Somewhat surprisingly, this means that overall the elapsed time of my query for Romley’s Division was about 40% that of the original query, while it used only 10% of the CPU. The improvement is due to two main factors:

  • The CROSS JOIN is applied to the two pre-aggregates, thus significantly reducing the size of the resulting Cartesian product. This gave me exactly the rows I needed for the first two columns of the final result.
  • Using the INNER JOIN within the OUTER APPLY is sort of a row reduction of its own, and that is further reduced by the WHERE clause that limited the rows to only those applicable from the CROSS JOIN.

While not a case of using the originally proposed Row Reduction Approach (again it doesn’t apply here for various reasons), it shows that with a little effort a very tricky query can be turned into a high performance one.

Conclusion

I first was struck by the possibilities of the Row Reduction Approach to Relational Division when SQL MVPItzik Ben-Gan proposed a challenge to Identify a Subsequence within a Sequence. In part one of his article (link at left) I proposed three solutions in the post-article discussion, culminating in the Row Reduction Approach. In the discussion section of part two of the article, PESO commented that this was a special case of relational division that he called Ordered Relational Division. Also in that section, the performance results of the method were posted against the best solution proposed by the article. It was just slightly later that I realized what I had proposed could be generally applied to other more generic cases of relational division, illustrating my point early on that sometimes relational division is difficult to associate with a specific business problem. We’ll let you take a look at those two excellent articles to see what the fastest solution was.

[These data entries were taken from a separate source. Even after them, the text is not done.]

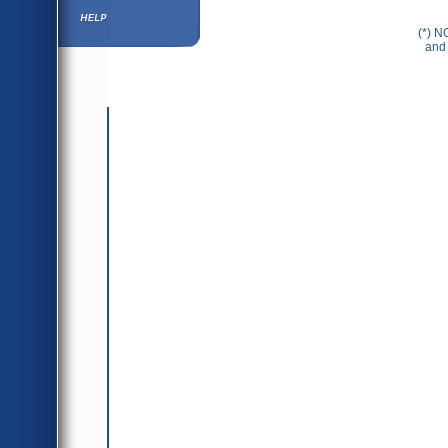
Help ⁄ Info
(*) N
and 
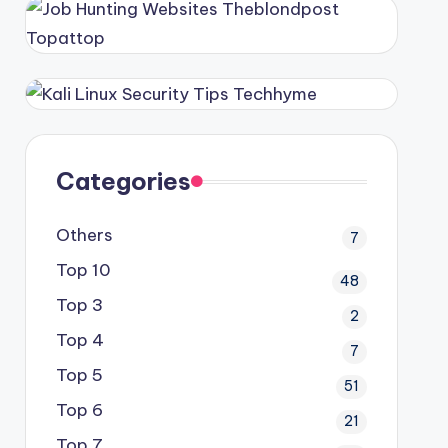
Categories
Others
7
Top 10
48
Top 3
2
Top 4
7
Top 5
51
Top 6
21
Top 7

The Row Reduction approach seems to improve the performance of any relational division query (with and without remainder), particularly if you are faced with exceedingly large row sets. This approach could even be used when your relational division has multiple remainders, albeit with some limitations.

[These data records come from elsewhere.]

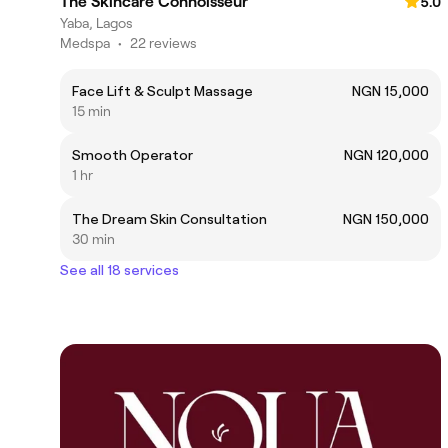
The Skincare Connoisseur
5.0
Yaba, Lagos
Medspa
•
22 reviews
Face Lift & Sculpt Massage
NGN 15,000
15 min
Smooth Operator
NGN 120,000
1 hr
The Dream Skin Consultation
NGN 150,000
30 min
See all 18 services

The suggested Row Reduction approach cannot be applied to either Todd’s or Romley’s special relational division cases; but the key to achieving high performance queries in those instances also involves the principle of reducing the rows as much as possible prior to applying the final logic to solve the case.

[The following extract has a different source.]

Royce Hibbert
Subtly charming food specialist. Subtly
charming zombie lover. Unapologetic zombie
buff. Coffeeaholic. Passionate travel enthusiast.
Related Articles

A summary of the resource files (SQL scripts) provided with this article within the zip file at the bottom of the article follows:

  • 01 CandidatesSkills Sample Queries.sql – Contains the sample data discussed in this article for RDWR, RDNR, and the sample queries for those cases (one with the Rows Reduction Approach) and for relational division with multiple divisors (i.e., all of the examples that use the CandidatesSkills table).
  • 02 Create Large CandidatesSkills Tables.sql -This sets up two tables, CandidatesSkills1 and CandidatesSkills2 containing 1M and 10M rows respectively.
  • 03 Test of RDNR Solutions at 1M Rows.sql – This verifies the solutions for RDNR at 1M rows so I could pick the best Joe Celko had to offer.
  • 04 With and Without Row Reduction on 10M Rows.sql -This runs the five solutions we compared at 10M rows (refer to the two histograms provided).
  • 05 Test Harness for Todds Division.sql – This contains a large test harness for all of the Todd’s Division queries. You can manually uncomment/comment some of the lines if you want to run as the sample queries in this section.
  • 06 Test Harness for Romleys Division.sql – This contains a large test harness (Case 1) for all of the Romley’s Division queries. You can manually uncomment/comment some of the lines if you want to run as the sample queries in this section.